Universal geometry of two-neutron halos and Borromean Efimov states close to dissociation

• Published in: arXiv.org
• Main Author: Naidon, Pascal
• Format: Paper Journal Article
• Language: English
• Published: Ithaca Cornell University Library, arXiv.org 10.07.2023
• Subjects: Angles (geometry); Field theory; Particle interactions; Particle physics; Physics - Nuclear Theory; Physics - Quantum Gases
• ISSN: 2331-8422
• DOI: 10.48550/arxiv.2302.08716

The geometry of Borromean three-body halos, such as two-neutron halo nuclei or triatomic molecules close to dissociation, is investigated using a three-body model. This model enables to analytically derive the universal geometric properties found recently within an effective-field theory for halos made of a core and two resonantly-interacting particles [Phys.

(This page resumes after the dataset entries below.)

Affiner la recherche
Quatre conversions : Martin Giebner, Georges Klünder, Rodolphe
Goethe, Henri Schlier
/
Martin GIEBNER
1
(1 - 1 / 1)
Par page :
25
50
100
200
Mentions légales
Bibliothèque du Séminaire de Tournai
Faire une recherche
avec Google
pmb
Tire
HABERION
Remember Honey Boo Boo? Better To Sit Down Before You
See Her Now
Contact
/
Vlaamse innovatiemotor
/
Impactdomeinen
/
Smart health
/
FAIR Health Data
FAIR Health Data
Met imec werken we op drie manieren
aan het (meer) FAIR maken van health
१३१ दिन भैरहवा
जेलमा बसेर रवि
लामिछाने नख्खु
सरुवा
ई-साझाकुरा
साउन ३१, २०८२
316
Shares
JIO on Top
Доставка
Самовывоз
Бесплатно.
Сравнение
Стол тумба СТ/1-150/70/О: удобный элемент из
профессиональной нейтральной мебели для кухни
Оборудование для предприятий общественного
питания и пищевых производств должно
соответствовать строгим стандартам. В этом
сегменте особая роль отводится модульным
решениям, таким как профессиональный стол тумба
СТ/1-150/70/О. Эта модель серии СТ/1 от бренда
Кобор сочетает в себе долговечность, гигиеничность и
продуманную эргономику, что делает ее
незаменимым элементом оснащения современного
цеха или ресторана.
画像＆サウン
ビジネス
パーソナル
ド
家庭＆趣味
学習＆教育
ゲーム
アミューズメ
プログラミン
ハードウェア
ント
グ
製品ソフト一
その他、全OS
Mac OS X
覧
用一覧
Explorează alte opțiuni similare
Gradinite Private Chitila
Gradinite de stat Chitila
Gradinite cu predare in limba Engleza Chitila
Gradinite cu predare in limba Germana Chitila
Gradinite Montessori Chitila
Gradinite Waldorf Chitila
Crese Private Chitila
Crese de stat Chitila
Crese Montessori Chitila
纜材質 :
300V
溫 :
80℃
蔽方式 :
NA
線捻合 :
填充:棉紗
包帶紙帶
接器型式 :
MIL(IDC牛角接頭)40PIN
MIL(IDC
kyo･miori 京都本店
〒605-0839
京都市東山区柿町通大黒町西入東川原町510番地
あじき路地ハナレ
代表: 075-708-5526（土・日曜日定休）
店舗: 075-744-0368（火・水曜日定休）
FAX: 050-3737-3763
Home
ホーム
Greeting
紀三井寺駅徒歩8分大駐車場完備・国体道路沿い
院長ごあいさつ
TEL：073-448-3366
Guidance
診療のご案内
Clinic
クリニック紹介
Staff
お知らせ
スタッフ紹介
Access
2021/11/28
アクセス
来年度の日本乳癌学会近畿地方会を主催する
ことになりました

Rev. Lett., 128, 212501 (2022)]. It is shown that these properties not only apply to the ground three-body state, but also to all the excited (Efimov) states where the core-particle interaction is resonant. Furthermore, a universal geometry persists away from the resonant regime between the two particles, for any state close to the three-body threshold. This "halo universality" is different from the Efimov universality which is only approximate for the ground state. It is explained by the separability of the hyper-radius and hyper-angles close to the three-body dissociation threshold.